EXCERTO PARA LEITURA >>
....

Pedro Passos Coelho, Paulo Portas e António Costa vão voltar a reunir-se, esta terça-feira, às 18:00.
 
Desta vez não será na sede do PSD, mas sim no Largo do Rato, que as delegações dos três partidos vão reunir-se já para falar de aspetos específicos dos programas de governo.
 
Tanto a PAF como os socialistas mantêm silêncio sobre as propostas enviadas pela maioria que em mais de 20 pontos vão ao encontro das medidas do PS, mas, na última reunião, Passos Coelho já havia dado a entender que as cedências podiam passar nomeadamente pela aceleração da devolução da sobretaxa do IRS e pela reposição mais rápida dos salários e das pensões.
 
Os olhos estão assim postos no que vier a sair do encontro das 18:00, numa altura em que todos os sinais apontam para um possível acordo à esquerda que permita aos socialistas governarem em minoria, com o apoio parlamentar do PCP, Verdes e Bloco de Esquerda.
 
As negociações estão agora a entrar no capítulo decisivo, com as equipas técnicas dos partidos a irem para o terreno, já para discutir medidas concretas.
 
Esta terça-feira, vai começar a partir-se pedra com o PCP. Amanhã, é a vez do Bloco, sendo que aqui já há pontos concretos em cima da mesa.

....

ORDEM DE TRABALHO >> Prossiga a notícia sobre a reunião entre Passos Coelho, Paulo Portas e António Costa a partir do ponto em que ela termina. Os registos que aparecem a seguir constituem material à parte, sem ligação ao texto acima.

....

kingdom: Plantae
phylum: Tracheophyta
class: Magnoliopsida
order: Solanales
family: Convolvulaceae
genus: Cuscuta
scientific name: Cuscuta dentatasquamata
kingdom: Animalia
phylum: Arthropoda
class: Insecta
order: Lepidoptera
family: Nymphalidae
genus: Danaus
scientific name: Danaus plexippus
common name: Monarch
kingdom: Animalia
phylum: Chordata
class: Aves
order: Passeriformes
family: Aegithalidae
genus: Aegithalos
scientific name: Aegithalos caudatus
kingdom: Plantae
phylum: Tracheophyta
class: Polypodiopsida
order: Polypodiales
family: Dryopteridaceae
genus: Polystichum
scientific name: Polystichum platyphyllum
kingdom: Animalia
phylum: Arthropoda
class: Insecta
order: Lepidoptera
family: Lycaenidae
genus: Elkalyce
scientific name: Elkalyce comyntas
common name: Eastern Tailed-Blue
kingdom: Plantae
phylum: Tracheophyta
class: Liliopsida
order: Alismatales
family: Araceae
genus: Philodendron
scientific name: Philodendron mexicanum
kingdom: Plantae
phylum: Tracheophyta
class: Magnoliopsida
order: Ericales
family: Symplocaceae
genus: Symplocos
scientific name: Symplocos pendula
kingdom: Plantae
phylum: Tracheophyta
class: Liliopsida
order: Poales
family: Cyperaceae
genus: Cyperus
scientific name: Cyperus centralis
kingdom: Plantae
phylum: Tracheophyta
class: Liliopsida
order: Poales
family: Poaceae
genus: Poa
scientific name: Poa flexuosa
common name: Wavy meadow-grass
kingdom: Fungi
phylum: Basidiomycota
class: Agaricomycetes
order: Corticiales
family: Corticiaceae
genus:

....

PROBLEMA RESOLVIDO >>
Ao que a TVI apurou, os bloquistas não aceitam o congelamento das pensões, mas podem aceitar uma descida da TSU dos trabalhadores, desde que seja compensada a perda de receita na Segurança Social e que essa descida não implique pensões mais baixas no futuro.
 
A reestruturação da dívida não entrará nas negociações, mas o BE pode propor que seja criado um grupo de trabalho para estudar a sustentabilidade da dívida portuguesa.
 
A esquerda está assim a trabalhar para ver se é possível um acordo de governação para quatro anos, que fique escrito e com regras muito detalhadas.
 
António Costa já admitiu que gostaria de ter uma avaliação final dos encontros até ao final da semana. Antes disso, na quinta-feira, o líder socialista vai a Bruxelas para um encontro dos partidos socialistas europeus, ocasião para também perceber melhor o que pensam os parceiros sobre um eventual governo PS, apoiado à esquerda.